Only New Year’s Day meets the first criteria, they’re all partially successful at the second one and three of them meet the third one (and it’s on this basis that they’re partially successful at the second criteria). New Year’s Day is significant in most of the ways that New Year’s is (as enumerated above), but, at that point, it’s celebrating an event in the past and it ends up being just the day that most of the planet is thankful they have off from work as they need to use it to recover from their New Year’s Eve celebrations. Memorial Day is significant in that it’s nominally the beginning of summer and it’s often the biggest movie release weekend of the year (dollar and cents-wise). Labor Day is significant in that the beginning of the school year is loosely based on when it occurs.

Easter?

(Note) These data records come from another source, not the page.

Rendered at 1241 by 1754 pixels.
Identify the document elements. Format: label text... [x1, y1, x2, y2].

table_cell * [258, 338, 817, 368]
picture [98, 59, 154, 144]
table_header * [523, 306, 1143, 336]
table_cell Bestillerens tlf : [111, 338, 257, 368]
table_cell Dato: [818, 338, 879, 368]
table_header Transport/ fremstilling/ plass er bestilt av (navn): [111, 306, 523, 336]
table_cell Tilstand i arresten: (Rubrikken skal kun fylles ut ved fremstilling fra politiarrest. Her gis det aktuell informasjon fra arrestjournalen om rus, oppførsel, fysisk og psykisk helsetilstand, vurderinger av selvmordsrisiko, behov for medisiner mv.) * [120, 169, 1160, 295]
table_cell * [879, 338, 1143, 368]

Easter has the Easter Bunny, Cadbury Cream Eggs and Peeps. That’s it. See, Easter’s two great weaknesses are that a.) it’s a purely religious holiday that hasn’t fully crossed the secular commercialism barrier and 2. it’s on Sunday, so basically nothing is closed purely because of it. It’s Passover plus Peeps. A real holiday that does not make. What are the Easter movies? The Greatest Story Ever Told. Ben-Hur. The Passion of the Christ. What would you rather watch: “It’s the Great Pumpkin, Charlie Brown” or one of those Charlton Heston flicks?

In fact, I would posit that this group of holidays only out-distances St. Patrick’s Day by the thinnest of margins. Whole cities are brought to their knees by the events of that day. And you can’t wear green (or orange) on March 17th without it meaning something to most people. And you can’t try to tell me that St. Patrick’s Day is a real holiday, now, can you?

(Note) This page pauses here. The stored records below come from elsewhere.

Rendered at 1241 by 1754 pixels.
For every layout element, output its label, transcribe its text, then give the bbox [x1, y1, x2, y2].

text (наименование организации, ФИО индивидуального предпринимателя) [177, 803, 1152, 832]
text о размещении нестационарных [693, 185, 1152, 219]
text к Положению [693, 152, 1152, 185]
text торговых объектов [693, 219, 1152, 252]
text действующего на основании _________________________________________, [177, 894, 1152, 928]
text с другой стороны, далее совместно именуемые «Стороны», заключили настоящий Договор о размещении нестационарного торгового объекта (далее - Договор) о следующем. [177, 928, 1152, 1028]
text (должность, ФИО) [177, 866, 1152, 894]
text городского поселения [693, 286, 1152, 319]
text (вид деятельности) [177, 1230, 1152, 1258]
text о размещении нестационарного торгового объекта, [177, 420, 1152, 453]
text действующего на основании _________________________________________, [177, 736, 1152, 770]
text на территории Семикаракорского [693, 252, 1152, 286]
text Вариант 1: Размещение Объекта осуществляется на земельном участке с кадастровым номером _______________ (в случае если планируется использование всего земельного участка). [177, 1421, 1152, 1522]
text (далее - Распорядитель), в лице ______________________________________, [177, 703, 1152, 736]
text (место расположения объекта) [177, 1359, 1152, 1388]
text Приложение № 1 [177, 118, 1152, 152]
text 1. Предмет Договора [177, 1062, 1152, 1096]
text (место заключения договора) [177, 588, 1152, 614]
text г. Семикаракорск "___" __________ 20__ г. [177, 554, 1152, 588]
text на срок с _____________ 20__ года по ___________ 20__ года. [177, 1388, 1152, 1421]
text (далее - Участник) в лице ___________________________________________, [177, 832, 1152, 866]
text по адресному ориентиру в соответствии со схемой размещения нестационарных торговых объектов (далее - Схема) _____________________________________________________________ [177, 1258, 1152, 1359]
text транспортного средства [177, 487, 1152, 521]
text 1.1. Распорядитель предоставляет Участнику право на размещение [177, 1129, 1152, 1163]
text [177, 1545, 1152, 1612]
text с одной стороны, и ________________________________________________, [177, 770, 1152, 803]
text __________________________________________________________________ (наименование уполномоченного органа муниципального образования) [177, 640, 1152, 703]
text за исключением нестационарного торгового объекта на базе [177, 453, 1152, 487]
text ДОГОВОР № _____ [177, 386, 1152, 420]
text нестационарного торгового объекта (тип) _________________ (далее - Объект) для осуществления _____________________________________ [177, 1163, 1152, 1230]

So, what I’m saying is that for a holiday that is so very close to entirely religion-based, people shouldn’t expect all businesses to be closed because of it, people shouldn’t expect everyone they know to be heading somewhere for “Easter dinner” and, mostly, people shouldn’t tell everyone they encounter over the week prior to Easter to “have a good holiday.” Next month, for the week of April 18th, try telling all of the people who ring you out at the grocery store or pump your gas or deliver your mail, “if I don’t see you, have a great holiday…” Or, “do you have people coming over for the Seder or do you go out somewhere?” See how that goes.